International Day was the first day of the MSDUK (Minority Supplier Development United Kingdom) Conference hosted especially for International minority businesses from the USA, South Africa, Canada and me the only Aussie. There were approximately 80 delegates in attendance who represented UK ethnic minority businesses and supplier diversity professionals from USA and UK corporations. The event was held at the Grange City hotel which was a short 5 min walk from my hotel at Tower Hill.
The panel I was speaking on was first up on the agenda for the day. I was extremely nervous, but nothing a little rescue remedy couldn’t solve. The panel was titled ‘Global Opportunities: Next stage of growth for minority businesses’, with a purpose of exploring the current landscapes and trends across the global, and the opportunities for growth for minority businesses seeking to expand their footprint. Javette Hines from Citi did an amazing job in facilitating and it was an honour to share the stage with Joset Wright-Lacey (National Minority Supplier Development Council NMSDC, USA), Mayank Shah (Minority Supplier Development United Kingdom, MSDUK), and Cassandra Dorrington (Canadian Aboriginal Minority Supplier Council CAMSC, Canada).
I shared information about the Australian Government’s Indigenous Procurement Policy and the results from the first year that demonstrate the growth for Indigenous business since its inception, I also spoke about Supply Nation’s Australian Supplier Diversity Index (ASDI) benchmarking tool, Indigenous business direct (the public directory of Indigenous business) and the growth markets in Australia.
There were some common themes shared regarding the challenges for minority businesses across the global, these included access to capital, identifying new and emerging markets, embracing technology and growing minority businesses in demand categories to meet member need. It was interesting to hear how different the political contexts we each are working in. MSDUK is still waiting to understand what Brexit will mean and its impact, CAMSC has a focus on gaining Government support for social procurement policy and NMSDC is in the midst of a presidential election, and working on their 2020 strategic plan.
My nerves subsided with each question I answered, well at least my hands stopped sweating and I began to ease into the conversation more comfortably. The panel was a great experience, something I will never forget. I felt really honoured to speak about Australia and the work of Supply Nation. Many delegates came and spoke to me afterwards and were very impressed with the Indigenous Procurement Policy (IPP) and the work our Government was doing for Indigenous business. I’ve found everyone intrigued by Australia, yet when I invite them down under they are seriously hesitant because of the long haul flight! I’ve told them to toughen up. It seriously isn’t that bad.
My absolute highlight of the day was hearing Janice Bryant Howroyd (ACT-1 Group) speak on the entrepreneur’s panel sharing ‘key ingredients for a successful Global business’. This is the 2nd time I’ve heard Janice speak; (she is definitely worth a google, she was ranked #34 on Forbes 2016 America’s self-made women list with a net worth of $420 million), I heard her in the USA a couple of years ago.

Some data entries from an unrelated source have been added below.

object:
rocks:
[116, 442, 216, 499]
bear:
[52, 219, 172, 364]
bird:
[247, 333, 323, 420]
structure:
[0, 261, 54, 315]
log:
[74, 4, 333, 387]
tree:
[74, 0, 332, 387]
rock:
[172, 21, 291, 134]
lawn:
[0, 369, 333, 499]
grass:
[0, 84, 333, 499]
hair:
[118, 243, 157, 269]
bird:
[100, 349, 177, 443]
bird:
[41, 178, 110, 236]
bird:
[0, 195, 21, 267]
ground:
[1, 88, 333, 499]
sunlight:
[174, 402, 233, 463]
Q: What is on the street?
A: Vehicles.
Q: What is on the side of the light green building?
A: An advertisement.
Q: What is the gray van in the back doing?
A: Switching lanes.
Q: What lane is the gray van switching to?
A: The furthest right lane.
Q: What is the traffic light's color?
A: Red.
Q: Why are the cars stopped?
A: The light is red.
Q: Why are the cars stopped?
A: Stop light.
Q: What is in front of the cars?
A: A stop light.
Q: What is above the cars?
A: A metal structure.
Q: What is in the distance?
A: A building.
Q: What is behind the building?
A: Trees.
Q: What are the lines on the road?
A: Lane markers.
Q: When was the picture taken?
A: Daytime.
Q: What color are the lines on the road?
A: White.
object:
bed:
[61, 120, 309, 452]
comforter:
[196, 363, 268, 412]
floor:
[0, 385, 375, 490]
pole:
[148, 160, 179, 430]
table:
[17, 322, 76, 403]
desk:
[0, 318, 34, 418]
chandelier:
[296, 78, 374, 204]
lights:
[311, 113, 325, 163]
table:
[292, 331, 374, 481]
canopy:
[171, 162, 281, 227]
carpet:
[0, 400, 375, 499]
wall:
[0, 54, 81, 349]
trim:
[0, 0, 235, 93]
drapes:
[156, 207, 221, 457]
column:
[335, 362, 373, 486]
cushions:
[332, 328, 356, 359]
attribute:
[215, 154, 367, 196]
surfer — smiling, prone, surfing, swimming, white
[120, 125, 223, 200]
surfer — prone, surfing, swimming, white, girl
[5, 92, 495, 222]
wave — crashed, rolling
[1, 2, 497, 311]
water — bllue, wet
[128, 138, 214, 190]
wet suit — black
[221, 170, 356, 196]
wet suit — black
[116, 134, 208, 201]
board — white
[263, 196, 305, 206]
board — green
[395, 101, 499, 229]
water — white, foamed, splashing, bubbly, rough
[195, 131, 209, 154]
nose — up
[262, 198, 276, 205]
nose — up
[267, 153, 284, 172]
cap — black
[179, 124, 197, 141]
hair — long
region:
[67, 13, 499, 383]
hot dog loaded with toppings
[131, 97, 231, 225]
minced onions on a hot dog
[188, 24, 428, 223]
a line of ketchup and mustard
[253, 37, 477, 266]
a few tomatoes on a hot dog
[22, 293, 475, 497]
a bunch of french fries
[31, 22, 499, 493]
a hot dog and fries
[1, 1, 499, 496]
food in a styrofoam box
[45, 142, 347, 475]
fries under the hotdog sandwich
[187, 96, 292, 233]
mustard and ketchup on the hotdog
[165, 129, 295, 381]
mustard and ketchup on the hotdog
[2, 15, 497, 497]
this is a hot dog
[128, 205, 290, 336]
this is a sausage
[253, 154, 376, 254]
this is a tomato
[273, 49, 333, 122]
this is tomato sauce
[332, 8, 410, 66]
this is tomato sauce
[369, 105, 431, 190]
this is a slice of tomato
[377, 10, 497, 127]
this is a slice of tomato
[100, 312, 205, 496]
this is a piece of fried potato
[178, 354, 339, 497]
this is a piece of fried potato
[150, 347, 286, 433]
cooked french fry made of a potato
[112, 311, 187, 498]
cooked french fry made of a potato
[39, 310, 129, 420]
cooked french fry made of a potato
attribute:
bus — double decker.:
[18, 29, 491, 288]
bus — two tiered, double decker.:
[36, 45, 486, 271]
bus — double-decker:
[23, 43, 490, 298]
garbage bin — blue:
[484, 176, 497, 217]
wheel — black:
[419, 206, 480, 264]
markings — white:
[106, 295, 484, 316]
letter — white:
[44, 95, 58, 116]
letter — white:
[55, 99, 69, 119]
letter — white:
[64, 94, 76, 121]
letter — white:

She never fails to inspire and amaze me. She speaks with conviction, experience and a genuine desire to support minority businesses. My key take-aways from Janice, were to find what makes you indispensable to the organisations you work with and her ABC of success.
A – Ask the right questions and listen for the right answers
B – being where you say you will be, when you say you will be and how you say you’re going to be there
C – circular communication – everyone who needs to know, knows and understands the desired outcomes.
The day finished with a robust afternoon tea, known as ‘Chai Pe Charcha’ meaning discussion over high tea. If you were a business, you participated in business to business meetings, while other professionals engaged in themed table discussions. I had four scheduled business to business meetings with minority businesses from the UK. It was great to network and learn about other businesses. We talked about our business offerings and with each new one on one meeting I learnt a little more about how business is done in the UK, and the challenges that ethnic minorities are facing with procurement. I definitely feel there are opportunities for UK ethnic minority business to joint venture with Indigenous businesses for global reach and to compliment and expand their capabilities. I loved the high tea concept, and the food was delicious and amazing.
From Day 1, I gained insights into the UK economy and Brexit, a thorough understanding of ethnic minority business offerings and how they do business, I grew my business network, and made many new friends. I was inspired by the entrepreneurial success stories shared particularly by Janice Bryant Howroyd and I am hopeful that minority businesses from around the global see the power in the collective; that businesses working together can create successful partnerships, increase capabilities and tackle new markets.
It was a full on day. Lots of learning, and very rewarding.